■ Instructions:
1/ Answer these from the fair value text:
(a) What was the amount of variation margin cash as of September 30, 2021?
(b) At what level are investments in equity securities classified?
(c) For derivative contracts related to forecasted sales, what share of fair value makes credit and non-performance risk a significant input?
2/ Go on with the fair value text, starting after its last sentence.

■ Supplied passage:
•••••

December 31, 2020 (1)
 Level 1Level 2Level 3Total
 (Dollars in millions)
Foreign currency option contracts$— $10.3 $— $10.3 
Derivative contracts related to forecasted sales— (7.9)— (7.9)
Financial trading contracts— 0.4 — 0.4 
Equity securities— — 4.0 4.0 
Total net assets$— $2.8 $4.0 $6.8 
(1)    December 31, 2020 ‘total net assets’ has been revised to exclude $6.5 million variation margin cash for comparability to 2021 presentation. Variation margin cash was $214.3 million as of September 30, 2021.
For Level 1 and 2 financial assets and liabilities, the Company utilizes both direct and indirect observable price quotes, including interest rate yield curves, exchange indices, broker/dealer quotes, published indices, issuer spreads, benchmark securities and other market quotes. In the case of certain debt securities, fair value is provided by a third-party pricing service. Below is a summary of the Company’s valuation techniques for Level 1 and 2 financial assets and liabilities:
Foreign currency option contracts are valued utilizing inputs obtained in quoted public markets (Level 2) except when credit and non-performance risk is considered to be a significant input, then the Company classifies such contracts as Level 3.
Derivative contracts related to forecasted sales and financial trading contracts are generally valued based on unadjusted quoted prices in active markets (Level 1) or a valuation that is corroborated by the use of market-based pricing (Level 2) except when credit and non-performance risk is considered to be a significant input (greater than 10% of fair value), then the Company classifies as Level 3.
Investments in equity securities are based on observed prices in an inactive market (Level 3).
Other Financial Instruments. The following methods and assumptions were used by the Company in estimating fair values for other financial instruments as of September 30, 2021 and December 31, 2020:
Cash and cash equivalents, accounts receivable, including those within the Company’s accounts receivable securitization program, margining cash, notes receivable and accounts payable have carrying values which approximate fair value due to the short maturity or the liquid nature of these instruments.

•••••

■ Data supplied:
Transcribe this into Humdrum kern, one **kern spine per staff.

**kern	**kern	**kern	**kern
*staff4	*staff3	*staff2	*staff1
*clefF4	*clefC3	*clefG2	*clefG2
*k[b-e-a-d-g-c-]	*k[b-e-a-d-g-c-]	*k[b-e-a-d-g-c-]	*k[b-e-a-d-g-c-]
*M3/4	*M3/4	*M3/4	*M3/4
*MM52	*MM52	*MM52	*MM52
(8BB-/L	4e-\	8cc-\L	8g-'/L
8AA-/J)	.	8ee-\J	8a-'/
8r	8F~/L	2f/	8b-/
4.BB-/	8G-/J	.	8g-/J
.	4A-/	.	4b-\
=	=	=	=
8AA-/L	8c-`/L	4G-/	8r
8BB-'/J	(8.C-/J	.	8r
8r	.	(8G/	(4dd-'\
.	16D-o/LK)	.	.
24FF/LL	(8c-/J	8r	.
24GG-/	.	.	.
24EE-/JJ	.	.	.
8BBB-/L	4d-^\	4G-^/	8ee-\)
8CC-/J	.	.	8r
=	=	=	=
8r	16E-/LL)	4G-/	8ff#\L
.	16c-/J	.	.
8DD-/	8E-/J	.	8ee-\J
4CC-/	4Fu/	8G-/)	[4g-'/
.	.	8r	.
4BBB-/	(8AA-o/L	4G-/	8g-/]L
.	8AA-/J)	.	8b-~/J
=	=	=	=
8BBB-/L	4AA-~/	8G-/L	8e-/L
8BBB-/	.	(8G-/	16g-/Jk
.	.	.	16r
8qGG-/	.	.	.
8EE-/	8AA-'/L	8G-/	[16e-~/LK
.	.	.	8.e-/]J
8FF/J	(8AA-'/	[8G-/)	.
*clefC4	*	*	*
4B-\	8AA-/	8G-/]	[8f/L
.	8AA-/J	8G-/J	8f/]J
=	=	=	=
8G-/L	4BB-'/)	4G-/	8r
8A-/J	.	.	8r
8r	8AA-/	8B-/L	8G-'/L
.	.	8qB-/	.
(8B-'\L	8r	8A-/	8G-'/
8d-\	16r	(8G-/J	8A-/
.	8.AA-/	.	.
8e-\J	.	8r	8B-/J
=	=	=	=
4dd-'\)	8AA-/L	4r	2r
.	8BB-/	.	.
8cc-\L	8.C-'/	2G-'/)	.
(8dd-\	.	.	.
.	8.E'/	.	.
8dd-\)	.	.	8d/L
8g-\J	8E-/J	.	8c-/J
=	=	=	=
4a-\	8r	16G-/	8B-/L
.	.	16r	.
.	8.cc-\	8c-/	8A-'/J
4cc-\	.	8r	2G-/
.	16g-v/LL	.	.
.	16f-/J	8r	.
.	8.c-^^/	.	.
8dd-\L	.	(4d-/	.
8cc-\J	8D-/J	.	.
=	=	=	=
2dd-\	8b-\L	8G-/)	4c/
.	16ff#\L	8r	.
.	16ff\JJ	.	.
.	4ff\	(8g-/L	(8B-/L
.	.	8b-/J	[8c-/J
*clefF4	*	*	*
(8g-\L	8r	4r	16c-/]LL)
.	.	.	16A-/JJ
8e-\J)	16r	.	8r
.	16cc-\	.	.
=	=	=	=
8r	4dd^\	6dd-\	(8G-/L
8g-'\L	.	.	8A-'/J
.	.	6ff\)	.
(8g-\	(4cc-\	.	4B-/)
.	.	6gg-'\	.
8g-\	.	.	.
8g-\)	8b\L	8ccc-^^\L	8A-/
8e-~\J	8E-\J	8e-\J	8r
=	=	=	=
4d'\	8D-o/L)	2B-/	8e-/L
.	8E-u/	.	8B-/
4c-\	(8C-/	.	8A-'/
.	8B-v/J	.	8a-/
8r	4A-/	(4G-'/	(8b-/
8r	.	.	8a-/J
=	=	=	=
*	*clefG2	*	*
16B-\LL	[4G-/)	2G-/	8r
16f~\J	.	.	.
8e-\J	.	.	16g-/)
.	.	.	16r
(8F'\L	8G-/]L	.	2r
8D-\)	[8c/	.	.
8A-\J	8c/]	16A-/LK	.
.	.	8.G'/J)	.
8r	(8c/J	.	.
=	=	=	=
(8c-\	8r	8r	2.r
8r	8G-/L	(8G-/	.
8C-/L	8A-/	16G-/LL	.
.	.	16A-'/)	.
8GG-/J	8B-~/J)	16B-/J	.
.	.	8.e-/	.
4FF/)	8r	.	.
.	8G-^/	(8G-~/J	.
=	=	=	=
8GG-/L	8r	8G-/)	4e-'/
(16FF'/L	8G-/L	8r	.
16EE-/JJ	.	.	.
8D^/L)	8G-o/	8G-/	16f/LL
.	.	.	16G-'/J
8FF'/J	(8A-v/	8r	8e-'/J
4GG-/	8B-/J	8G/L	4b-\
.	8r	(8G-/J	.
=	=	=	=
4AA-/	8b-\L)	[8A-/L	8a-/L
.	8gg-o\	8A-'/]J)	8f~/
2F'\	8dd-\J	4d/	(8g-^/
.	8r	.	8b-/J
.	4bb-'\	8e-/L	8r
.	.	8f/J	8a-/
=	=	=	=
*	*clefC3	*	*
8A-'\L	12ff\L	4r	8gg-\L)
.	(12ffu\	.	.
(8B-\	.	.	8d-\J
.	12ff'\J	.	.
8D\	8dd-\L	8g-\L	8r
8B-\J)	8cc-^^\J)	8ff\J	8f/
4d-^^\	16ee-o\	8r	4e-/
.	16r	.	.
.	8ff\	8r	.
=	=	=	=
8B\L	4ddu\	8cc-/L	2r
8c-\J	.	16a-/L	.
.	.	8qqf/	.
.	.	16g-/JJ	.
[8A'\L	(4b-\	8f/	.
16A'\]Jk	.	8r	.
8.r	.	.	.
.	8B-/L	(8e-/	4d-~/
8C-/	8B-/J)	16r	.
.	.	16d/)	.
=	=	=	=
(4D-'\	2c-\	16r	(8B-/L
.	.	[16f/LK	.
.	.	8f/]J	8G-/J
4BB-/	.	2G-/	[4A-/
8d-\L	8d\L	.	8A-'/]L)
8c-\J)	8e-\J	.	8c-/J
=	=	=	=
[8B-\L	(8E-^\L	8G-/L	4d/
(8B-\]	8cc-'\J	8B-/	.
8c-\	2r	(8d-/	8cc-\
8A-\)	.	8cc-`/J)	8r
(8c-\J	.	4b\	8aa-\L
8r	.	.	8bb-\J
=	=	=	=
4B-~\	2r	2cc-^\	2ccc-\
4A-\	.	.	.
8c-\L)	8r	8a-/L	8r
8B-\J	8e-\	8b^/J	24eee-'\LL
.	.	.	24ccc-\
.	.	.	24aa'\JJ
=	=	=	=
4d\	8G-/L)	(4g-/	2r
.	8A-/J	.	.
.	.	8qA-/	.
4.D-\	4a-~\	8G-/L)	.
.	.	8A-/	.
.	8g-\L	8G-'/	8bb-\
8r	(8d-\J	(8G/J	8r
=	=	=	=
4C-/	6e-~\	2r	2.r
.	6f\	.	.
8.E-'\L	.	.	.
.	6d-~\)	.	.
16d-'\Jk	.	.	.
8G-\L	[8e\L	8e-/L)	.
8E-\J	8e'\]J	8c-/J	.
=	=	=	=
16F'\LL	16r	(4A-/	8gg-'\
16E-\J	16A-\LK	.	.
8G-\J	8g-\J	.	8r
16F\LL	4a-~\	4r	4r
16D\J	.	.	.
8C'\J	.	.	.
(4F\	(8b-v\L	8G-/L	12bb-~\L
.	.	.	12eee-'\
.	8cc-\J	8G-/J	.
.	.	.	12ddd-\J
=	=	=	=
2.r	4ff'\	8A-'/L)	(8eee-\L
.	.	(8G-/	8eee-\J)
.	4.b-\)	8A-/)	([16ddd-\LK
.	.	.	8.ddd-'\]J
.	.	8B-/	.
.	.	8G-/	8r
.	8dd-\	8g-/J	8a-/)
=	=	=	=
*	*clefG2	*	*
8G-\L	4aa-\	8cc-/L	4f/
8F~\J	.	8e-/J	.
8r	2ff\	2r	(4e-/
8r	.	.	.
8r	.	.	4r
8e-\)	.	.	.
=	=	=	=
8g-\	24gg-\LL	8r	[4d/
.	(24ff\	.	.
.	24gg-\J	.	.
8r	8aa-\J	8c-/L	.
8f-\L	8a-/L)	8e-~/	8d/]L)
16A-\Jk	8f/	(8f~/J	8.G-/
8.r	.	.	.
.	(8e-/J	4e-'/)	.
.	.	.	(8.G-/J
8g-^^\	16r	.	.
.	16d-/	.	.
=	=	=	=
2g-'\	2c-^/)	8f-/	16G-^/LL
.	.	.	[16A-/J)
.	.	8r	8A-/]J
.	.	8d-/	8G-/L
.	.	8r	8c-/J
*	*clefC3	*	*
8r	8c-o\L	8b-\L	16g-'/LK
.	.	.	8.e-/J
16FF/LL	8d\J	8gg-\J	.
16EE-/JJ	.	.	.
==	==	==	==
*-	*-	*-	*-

•••••

■ Responses by task:
1/
(a) $214.3 million
(b) Level 3
(c) Greater than 10% of fair value

2/
Long-term debt fair value estimates are based on observed prices for securities when available (Level 2), and otherwise on estimated borrowing rates to discount the cash flows to their present value (Level 3).
Market risk associated with the Company’s fixed- and variable-rate long-term debt relates to the potential reduction in the fair value and negative impact to future earnings, respectively, from an increase in interest rates. The fair value of debt, shown below, is principally based on reported market values and estimates based on interest rates, maturities, credit risk, underlying collateral and completed market transactions.
 September 30, 2021December 31, 2020
 (Dollars in millions)
Total debt at par value$1,373.8 $1,591.3 
Less: Unamortized debt issuance costs and original issue discount(45.6)(43.5)
Net carrying amount$1,328.2 $1,547.8 
Estimated fair value$1,236.3 $987.6 
The Company’s risk management function, which is independent of the Company’s coal trading function, is responsible for valuation policies and procedures, with oversight from executive management. The fair value of the Company’s coal derivative assets and liabilities reflects adjustments for credit risk. The Company’s exposure is substantially with electric utilities, energy marketers, steel producers and nonfinancial trading houses.
The Company had no transfers between Levels 1, 2 and 3 during the three and nine months ended September 30, 2021 and 2020. The Company’s policy is to value all transfers between levels using the beginning of period valuation.